# Favourite Chamber Instrumentation



## Polednice (Sep 13, 2009)

What's your favourite ensemble of instruments for chamber music, ten instruments or less, and if you could only recommend one piece with that instrumentation, what would it be?


----------



## Stargazer (Nov 9, 2011)

I'd say my favorite would be a flute/viola/harp trio. There's only a handful of works I know of that use it, but I feel like the instruments complement themselves very well and I really love the result. My favorite work with that setup would be Debussy's sonata for flute, viola, and harp. 

As an aside, I feel like the harp is really underused in a lot of classical music, particularly chamber works...it's one of my favorite instruments!


----------



## Huilunsoittaja (Apr 6, 2010)

Stargazer said:


> I'd say my favorite would be a flute/viola/harp trio. There's only a handful of works I know of that use it, but I feel like the instruments complement themselves very well and I really love the result. My favorite work with that setup would be Debussy's sonata for flute, viola, and harp.
> 
> As an aside, I feel like the harp is really underused in a lot of classical music, particularly chamber works...it's one of my favorite instruments!


Haha! That's exactly what I was going to post when I saw this thread's question! Flute-Harp-Viola for the Win! And even just Flute and Harp, that is the ultimate Divine Duo imo.


----------



## Operadowney (Apr 4, 2012)

Voice, cello, piano.


----------



## Praeludium (Oct 9, 2011)

Glassharmonica, oboe, flute, viola and cello.


----------



## ComposerOfAvantGarde (Dec 2, 2011)

Piccolo, trumpet and xylophone hands-down.

Only piece I can think of is my trio sonata no. 1


----------



## TresPicos (Mar 21, 2009)

The piano quintet is such a nice ensemble that I often find myself waiting for the piano when I listen to string quartets.

────────

GIVEN REQUEST 1: Set down a passage of the chamber instrumentation thread word for word, starting at "Only piece I" and ending at "to string quartets.".
GIVEN REQUEST 2: In the chamber instrumentation thread, which work does Stargazer name as a favorite for the flute, viola, and harp combination?
GIVEN REQUEST 3: Continue the chamber instrumentation thread from the end of its final post.
The listing that comes after this point has no connection to the chamber instrumentation thread.

DATA:
────────

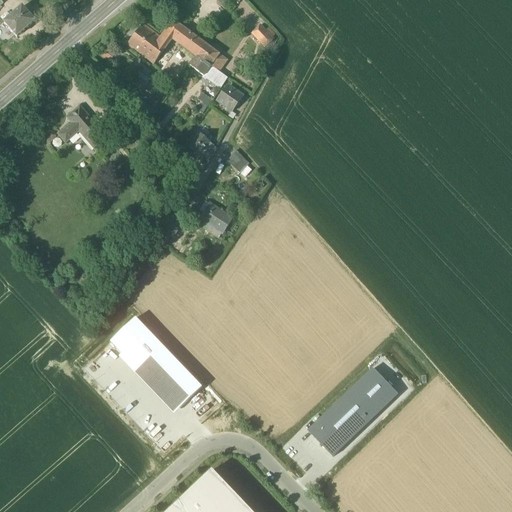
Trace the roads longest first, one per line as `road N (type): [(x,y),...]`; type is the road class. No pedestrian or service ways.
road 1 (residential): [(312,511),(255,449),(233,440),(204,445),(129,511)]
road 2 (secondary): [(0,102),(117,0)]
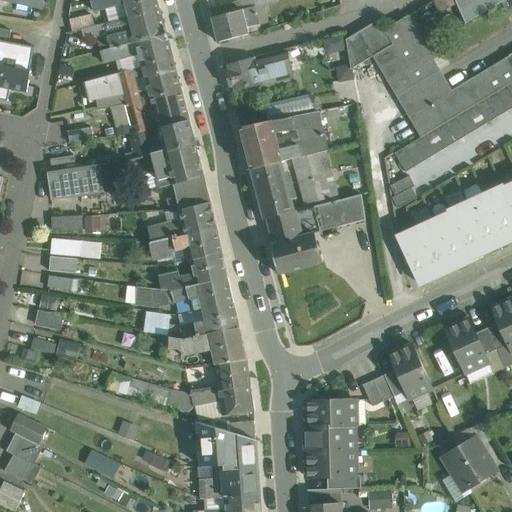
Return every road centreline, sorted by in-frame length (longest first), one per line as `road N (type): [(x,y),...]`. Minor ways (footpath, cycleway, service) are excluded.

────────

REPLY 1:
Only piece I can think of is my trio sonata no. 1


----------



## TresPicos (Mar 21, 2009)

The piano quintet is such a nice ensemble that I often find myself waiting for the piano when I listen to string quartets.

REPLY 2: Debussy's sonata for flute, viola, and harp.

REPLY 3:
----------



## ComposerOfAvantGarde (Dec 2, 2011)

ComposerOfAvantGarde said:


> Piccolo, trumpet and xylophone hands-down.
> 
> Only piece I can think of is my trio sonata no. 1


Another good one: vibraphone, cello and harpsichord.

Only piece I can think of is my trio sonata no. 2


----------



## mmsbls (Mar 6, 2011)

The piano quintet (piano, 2 violins, viola, and cello) is clearly my favorite instrumentation. The expressiveness of the strings along with the versatility of the piano makes a perfect union. When exploring a new composer, I will generally sample symphonies or violin/piano concertos first, but I will always look for piano quintets first among chamber works.

My favorite:

Schumann
Dvorak (second)
Brahms

Of course the most wonderful piano quintet of all is the Schubert Trout, but that was written for bass rather than second violin. While I simply adore that piece, I still prefer the second violin.


----------



## Webernite (Sep 4, 2010)

I guess... string quartet.


----------



## Ukko (Jun 4, 2010)

I'm pretty sure I like the string quintet with double bass... If I could just remember where I've heard it. Boccherini?


----------



## mmsbls (Mar 6, 2011)

Hilltroll72 said:


> I'm pretty sure I like the string quintet with double bass... If I could just remember where I've heard it. Boccherini?


The vast majority of Boccherini's quintet's used 2 cellos, some used 2 violas, and 3 used basses. There is also a lovely quintet by Dvorak using bass (Op. 77). Holmboe also wrote a bass quintet, but I have never heard it.


----------



## Argus (Oct 16, 2009)

Guitar
Bass
Synth
Drums

I think that is the core template, then you can add vocals and sax as auxiliary instruments. Stripped down to its basic setup and synth would do the job alone.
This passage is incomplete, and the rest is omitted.